Data for the task START

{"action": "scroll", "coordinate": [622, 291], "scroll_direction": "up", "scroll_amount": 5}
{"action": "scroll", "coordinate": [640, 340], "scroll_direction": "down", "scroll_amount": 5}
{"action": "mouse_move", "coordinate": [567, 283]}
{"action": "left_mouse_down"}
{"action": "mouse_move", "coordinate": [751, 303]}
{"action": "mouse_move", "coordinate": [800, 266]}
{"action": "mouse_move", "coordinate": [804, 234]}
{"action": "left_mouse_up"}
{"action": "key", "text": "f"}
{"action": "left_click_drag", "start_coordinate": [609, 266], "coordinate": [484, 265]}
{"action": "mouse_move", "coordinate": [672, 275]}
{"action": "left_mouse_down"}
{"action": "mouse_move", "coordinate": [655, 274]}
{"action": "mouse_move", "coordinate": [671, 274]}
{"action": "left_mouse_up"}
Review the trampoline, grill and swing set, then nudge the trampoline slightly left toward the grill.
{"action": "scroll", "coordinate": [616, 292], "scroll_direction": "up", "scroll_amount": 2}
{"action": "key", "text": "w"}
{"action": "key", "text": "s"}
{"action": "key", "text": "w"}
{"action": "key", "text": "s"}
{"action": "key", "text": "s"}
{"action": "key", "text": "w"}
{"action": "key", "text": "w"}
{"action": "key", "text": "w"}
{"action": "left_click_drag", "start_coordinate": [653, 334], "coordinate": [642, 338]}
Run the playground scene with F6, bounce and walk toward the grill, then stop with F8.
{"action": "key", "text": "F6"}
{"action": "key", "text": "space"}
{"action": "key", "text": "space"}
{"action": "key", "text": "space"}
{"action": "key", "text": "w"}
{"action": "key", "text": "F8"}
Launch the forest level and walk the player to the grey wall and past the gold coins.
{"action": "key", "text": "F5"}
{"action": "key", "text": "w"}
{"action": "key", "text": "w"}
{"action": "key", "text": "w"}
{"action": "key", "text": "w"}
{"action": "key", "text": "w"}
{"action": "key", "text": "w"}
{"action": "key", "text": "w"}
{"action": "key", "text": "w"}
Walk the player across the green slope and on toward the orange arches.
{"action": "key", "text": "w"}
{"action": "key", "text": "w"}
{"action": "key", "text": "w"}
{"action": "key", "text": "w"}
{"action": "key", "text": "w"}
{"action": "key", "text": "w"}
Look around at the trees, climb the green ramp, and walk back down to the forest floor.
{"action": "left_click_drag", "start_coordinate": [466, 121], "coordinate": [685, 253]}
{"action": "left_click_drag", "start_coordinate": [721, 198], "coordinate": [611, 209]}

Data for the task END

_What the exercise asks_
Output the records in full, exactly.

_Task response_
{"action": "scroll", "coordinate": [622, 291], "scroll_direction": "up", "scroll_amount": 5}
{"action": "scroll", "coordinate": [640, 340], "scroll_direction": "down", "scroll_amount": 5}
{"action": "mouse_move", "coordinate": [567, 283]}
{"action": "left_mouse_down"}
{"action": "mouse_move", "coordinate": [751, 303]}
{"action": "mouse_move", "coordinate": [800, 266]}
{"action": "mouse_move", "coordinate": [804, 234]}
{"action": "left_mouse_up"}
{"action": "key", "text": "f"}
{"action": "left_click_drag", "start_coordinate": [609, 266], "coordinate": [484, 265]}
{"action": "mouse_move", "coordinate": [672, 275]}
{"action": "left_mouse_down"}
{"action": "mouse_move", "coordinate": [655, 274]}
{"action": "mouse_move", "coordinate": [671, 274]}
{"action": "left_mouse_up"}
Review the trampoline, grill and swing set, then nudge the trampoline slightly left toward the grill.
{"action": "scroll", "coordinate": [616, 292], "scroll_direction": "up", "scroll_amount": 2}
{"action": "key", "text": "w"}
{"action": "key", "text": "s"}
{"action": "key", "text": "w"}
{"action": "key", "text": "s"}
{"action": "key", "text": "s"}
{"action": "key", "text": "w"}
{"action": "key", "text": "w"}
{"action": "key", "text": "w"}
{"action": "left_click_drag", "start_coordinate": [653, 334], "coordinate": [642, 338]}
Run the playground scene with F6, bounce and walk toward the grill, then stop with F8.
{"action": "key", "text": "F6"}
{"action": "key", "text": "space"}
{"action": "key", "text": "space"}
{"action": "key", "text": "space"}
{"action": "key", "text": "w"}
{"action": "key", "text": "F8"}
Launch the forest level and walk the player to the grey wall and past the gold coins.
{"action": "key", "text": "F5"}
{"action": "key", "text": "w"}
{"action": "key", "text": "w"}
{"action": "key", "text": "w"}
{"action": "key", "text": "w"}
{"action": "key", "text": "w"}
{"action": "key", "text": "w"}
{"action": "key", "text": "w"}
{"action": "key", "text": "w"}
Walk the player across the green slope and on toward the orange arches.
{"action": "key", "text": "w"}
{"action": "key", "text": "w"}
{"action": "key", "text": "w"}
{"action": "key", "text": "w"}
{"action": "key", "text": "w"}
{"action": "key", "text": "w"}
Look around at the trees, climb the green ramp, and walk back down to the forest floor.
{"action": "left_click_drag", "start_coordinate": [466, 121], "coordinate": [685, 253]}
{"action": "left_click_drag", "start_coordinate": [721, 198], "coordinate": [611, 209]}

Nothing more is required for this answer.